Épilogue

Loin de là, au fin fond de l’immensité des Limbes, une montagne s’éveilla. Ça en avait du moins la taille et la couleur.

Mais à bien y regarder (ce qui impliquait un sacré recul), ça n’y ressemblait même pas.

À bien y regarder, c’était un cochon.

Un cochon gigantesque, titanesque, cyclopéen. Il renifla l’air de narines où auraient pu s’engouffrer une frégate pirate et son équipage.

Ses pattes se replièrent sous lui pour, lentement, accomplir l’impossible : arracher ce corps à l’éprouvante gravité des Limbes. Et il y parvint. Son incommensurable masse l’aurait normalement cloué au sol, condamné à dépérir sans jamais pouvoir se relever ; mais ce cochon y parvint tout de même.

Une fois debout, il scruta le ciel de ses yeux vastes comme plusieurs terrains de récolte.

« Grouk », dit le cochon, ce qui n’avait aucun sens.

Il franchit plusieurs lieues de quelques pas décidés, puis il se pencha vers un monticule de poussière blanche, sur un sol du même blanc. Nul œil n’aurait pu le voir de cette hauteur ; mais le cochon, lui, le pouvait.

« Grouk, dit-il.

— Voui ? répondit le monticule. Qu’est-ce qu’il y a, Grouchon ? C’est pas l’heure de manger.
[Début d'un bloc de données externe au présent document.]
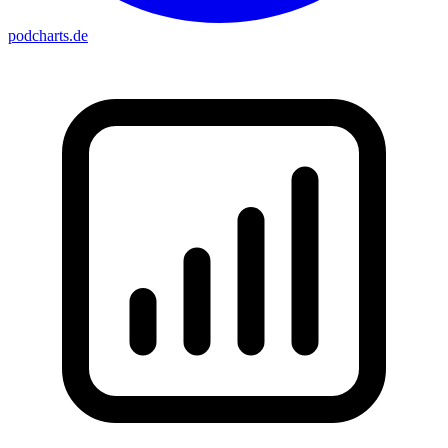
podcharts
.de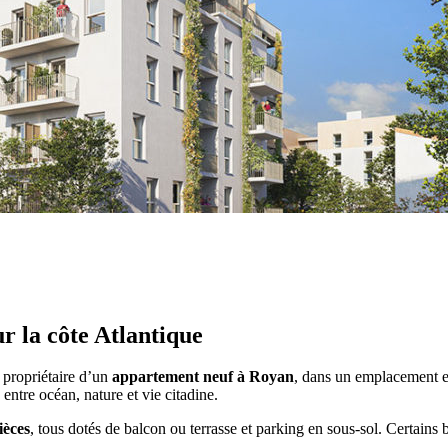
r la côte Atlantique
 propriétaire d’un
appartement neuf à Royan
, dans un emplacement e
entre océan, nature et vie citadine.
ièces
, tous dotés de balcon ou terrasse et parking en sous-sol. Certains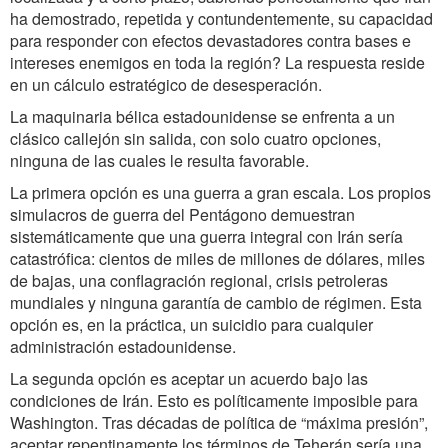
ha demostrado, repetida y contundentemente, su capacidad
para responder con efectos devastadores contra bases e
intereses enemigos en toda la región? La respuesta reside
en un cálculo estratégico de desesperación.
La maquinaria bélica estadounidense se enfrenta a un
clásico callejón sin salida, con solo cuatro opciones,
ninguna de las cuales le resulta favorable.
La primera opción es una guerra a gran escala. Los propios
simulacros de guerra del Pentágono demuestran
sistemáticamente que una guerra integral con Irán sería
catastrófica: cientos de miles de millones de dólares, miles
de bajas, una conflagración regional, crisis petroleras
mundiales y ninguna garantía de cambio de régimen. Esta
opción es, en la práctica, un suicidio para cualquier
administración estadounidense.
La segunda opción es aceptar un acuerdo bajo las
condiciones de Irán. Esto es políticamente imposible para
Washington. Tras décadas de política de “máxima presión”,
aceptar repentinamente los términos de Teherán sería una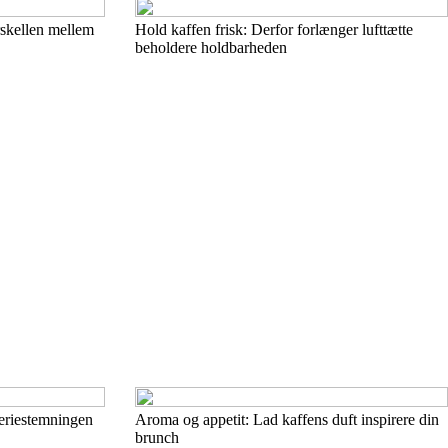
skellen mellem
Hold kaffen frisk: Derfor forlænger lufttætte
beholdere holdbarheden
eriestemningen
Aroma og appetit: Lad kaffens duft inspirere din
brunch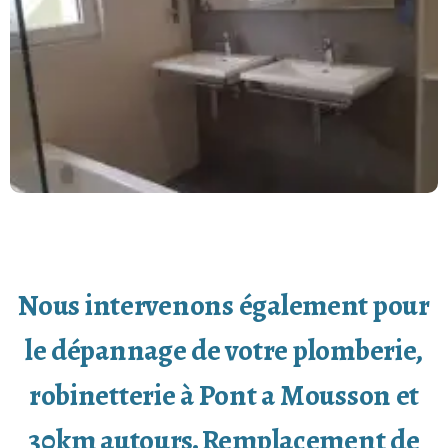
Nous intervenons également pour
le dépannage de votre plomberie,
robinetterie à Pont a Mousson et
30km autours. Remplacement de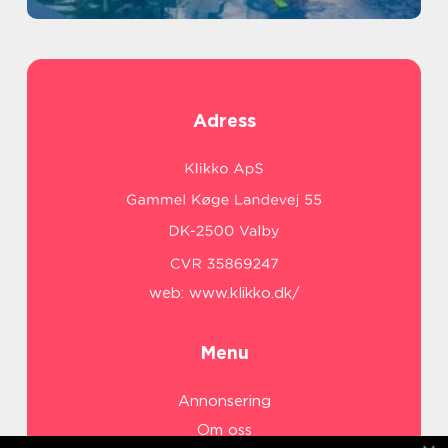
Adress
web:
www.klikko.dk/
Menu
Annonsering
Om oss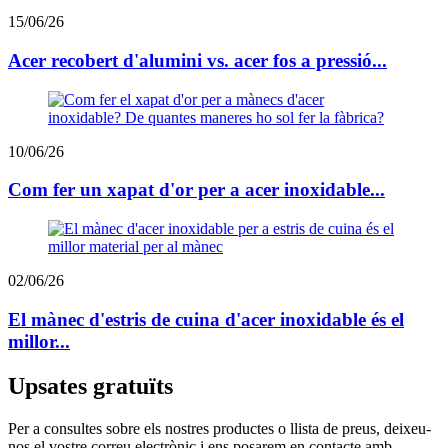
15/06/26
Acer recobert d'alumini vs. acer fos a pressió...
10/06/26
Com fer un xapat d'or per a acer inoxidable...
02/06/26
El mànec d'estris de cuina d'acer inoxidable és el
millor...
Upsates gratuïts
Per a consultes sobre els nostres productes o llista de preus, deixeu-
nos el vostre correu electrònic i ens posarem en contacte amb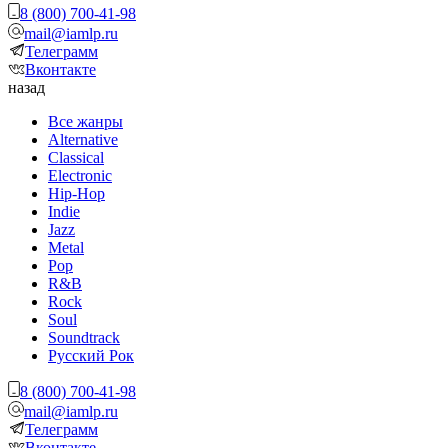
8 (800) 700-41-98
mail@iamlp.ru
Телеграмм
Вконтакте
назад
Все жанры
Alternative
Classical
Electronic
Hip-Hop
Indie
Jazz
Metal
Pop
R&B
Rock
Soul
Soundtrack
Русский Рок
8 (800) 700-41-98
mail@iamlp.ru
Телеграмм
Вконтакте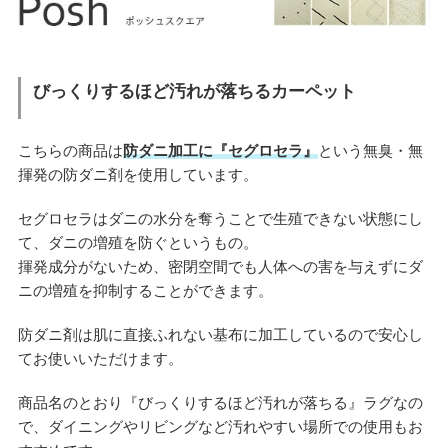
びっくりするほど汚れが落ちるカーペット
こちらの商品は
防ダニ加工に『セグロセラ』
という無臭・無
揮発の防ダニ剤を使用しています。
セグロセラはダニの水分を奪うことで生殖できない状態にし
て、ダニの増殖を防ぐというもの。
揮発成分がないため、密閉空間でも人体への害を与えずにダ
ニの増殖を抑制することができます。
防ダニ剤は肌に直接ふれない基布に加工しているので安心し
てお使いいただけます。
商品名のとおり『びっくりするほど汚れが落ちる』ラグなの
で、ダイニングやリビングなど汚れやすい場所での使用もお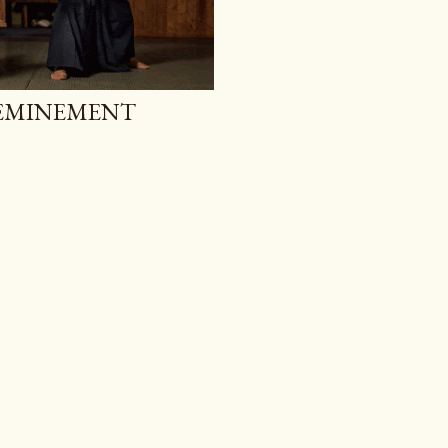
HEMINEMENT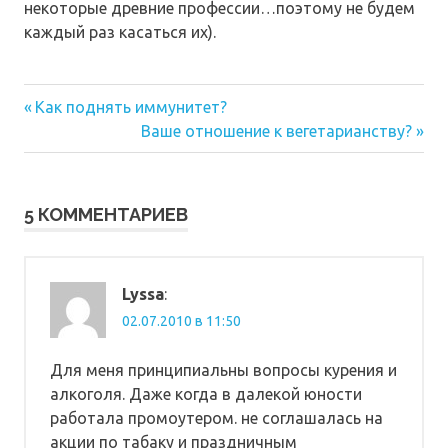
некоторые древние профессии…поэтому не будем
каждый раз касаться их).
Предыдущая
Навигация
Как поднять иммунитет?
запись:
Следующая
Ваше отношение к вегетарианству?
по
запись:
записям
5 КОММЕНТАРИЕВ
Lyssa
:
02.07.2010 в 11:50
Для меня принципиальны вопросы курения и
алкоголя. Даже когда в далекой юности
работала промоутером. не соглашалась на
акции по табаку и праздничным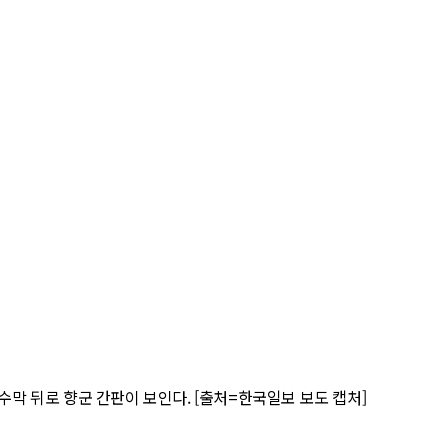
수막 뒤로 향군 간판이 보인다. [출처=한국일보 보도 캡처]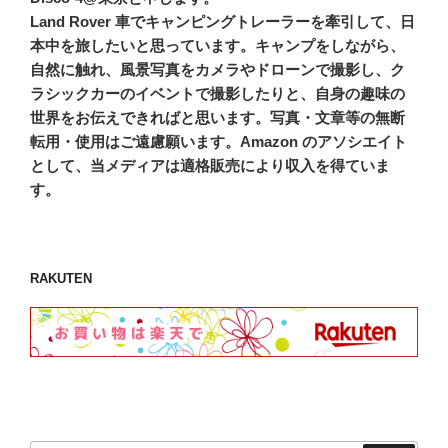
Land Rover 車でキャンピングトレーラーを牽引して、日
本中を旅したいと思っています。キャンプをしながら、
自然に触れ、風景写真をカメラやドローンで撮影し、ク
ラシックカーのイベントで撮影したりと、自身の趣味の
世界をお伝えできればと思います。写真・文章等の無断
転用・使用はご遠慮願います。Amazon のアソシエイト
として、当メディアは適格販売により収入を得ていま
す。
RAKUTEN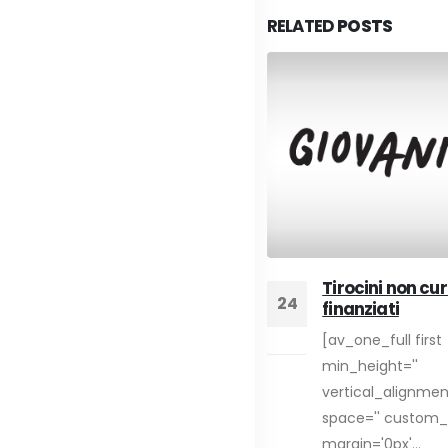
RELATED
POSTS
Tirocini non cur
Nomina del preposto –
24
05
finanziati
11/04/2022 webinar
gratuito
[av_one_full first
Ago
Apr
"Nomina del preposto,
min_height=''
responsabilità e
vertical_alignmen
sanzioni: un nuovo...
space='' custom_
margin='0px'...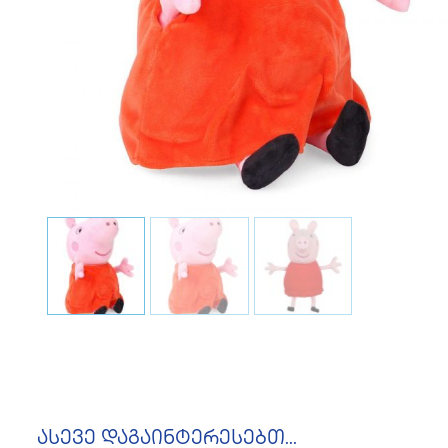
ასევე დაგაინტერესებთ...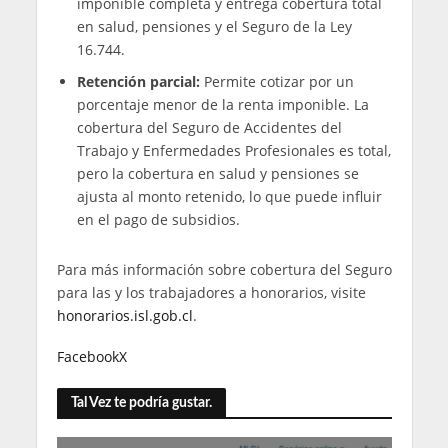
imponible completa y entrega cobertura total
en salud, pensiones y el Seguro de la Ley
16.744.
Retención parcial:
Permite cotizar por un
porcentaje menor de la renta imponible. La
cobertura del Seguro de Accidentes del
Trabajo y Enfermedades Profesionales es total,
pero la cobertura en salud y pensiones se
ajusta al monto retenido, lo que puede influir
en el pago de subsidios.
Para más información sobre cobertura del Seguro
para las y los trabajadores a honorarios, visite
honorarios.isl.gob.cl
.
Facebook
X
Tal Vez te podría gustar.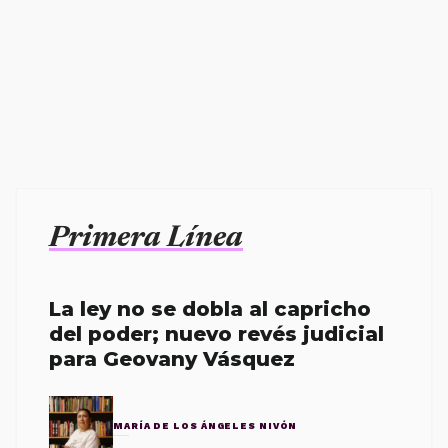
Primera Línea
La ley no se dobla al capricho
del poder; nuevo revés judicial
para Geovany Vásquez
MARÍA DE LOS ÁNGELES NIVÓN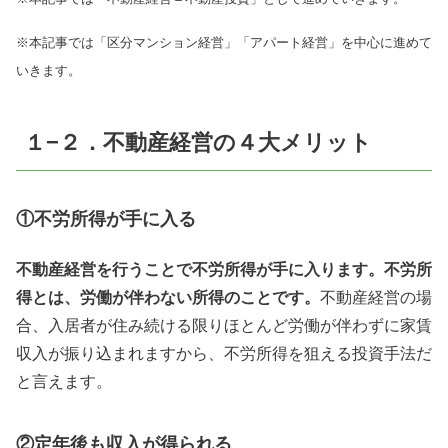
※本記事では「区分マンション経営」「アパート経営」を中心に進めて
いきます。
１−２．不動産経営の４大メリット
①不労所得が手に入る
不動産経営を行うことで不労所得が手に入ります。不労所
得とは、労働が伴わない所得のことです。
不動産経営の場
合、入居者が住み続ける限りほとんど労働が伴わずに家賃
収入が振り込まれますから、不労所得を狙える投資手法だ
と言えます。
②定年後も収入が得られる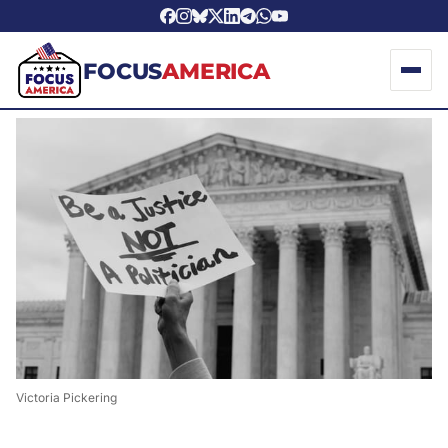
FOCUS
AMERICA
Victoria Pickering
Reviens plus tard.

— Grouk.

— Je te rappelle que tu n’es qu’un cochon, et que les cochons ne parlent pas. Je ne te comprendrai jamais, doives-tu essayer mille ans.

— Grouk.

— Il est là, voui ? C’est ça, que tu veux dire ?

— Grouk. »

Le monticule s’effrita en grains de poussière qui, peu à peu, s’envolèrent portés par la brise chaude. Jusqu’à ce qu’un nez en émerge ; puis une tête ; ainsi qu’un dos voûté ; et enfin une silhouette complète. Elle se secoua lentement pour chasser les derniers grains de ses guenilles.

Cette silhouette partageait de nombreux points communs avec celle d’Ézéchiel, au détail près qu’elle paraissait infiniment plus vieille. Le mot vieux ne suffisait d’ailleurs plus à qualifier ce personnage : il avait atteint un stade de vie techniquement inaccessible, au-delà de tout âge. Son visage fripé comme la peau d’un fruit trop mûr s’ornait d’un énorme nez rond, de sourcils exagérément touffus tombant sur ses yeux et d’une barbe étonnamment soyeuse.

Le Vénérable pointa son bâton vers le ciel et conserva la pose.

« Il est là, voui. Déjà ?

— Grouk », dit Grouchon, tandis que son interlocuteur n’avait toujours pas la moindre idée de ce qu’il racontait.

Grouchon se retourna avec la lenteur d’une tortue arthritique et s’assit pour offrir au Vénérable sa queue comme rampe d’accès. Le vieillard rabougri s’y engagea à petits pas. Alors, Grouchon se redressa. Depuis la pointe de sa queue, le Vénérable tendit son bâton vers le ciel.

« En avant, Grouchon ! Allons sauver cette âme damnée de son funeste destin. »

Son improbable compagnon leva le groin. Une longue route les attendait. Le voyage serait ardu. Douloureux. Épuisant. Ils se perdraient sans doute en cours de chemin. Les risques étaient immenses.

Mais ça en vaudrait toutes les peines du monde.

En plus, l’heure de manger approchait.

« Grouk », dit Grouchon.

Quand bien même ça ne voulait absolument rien dire.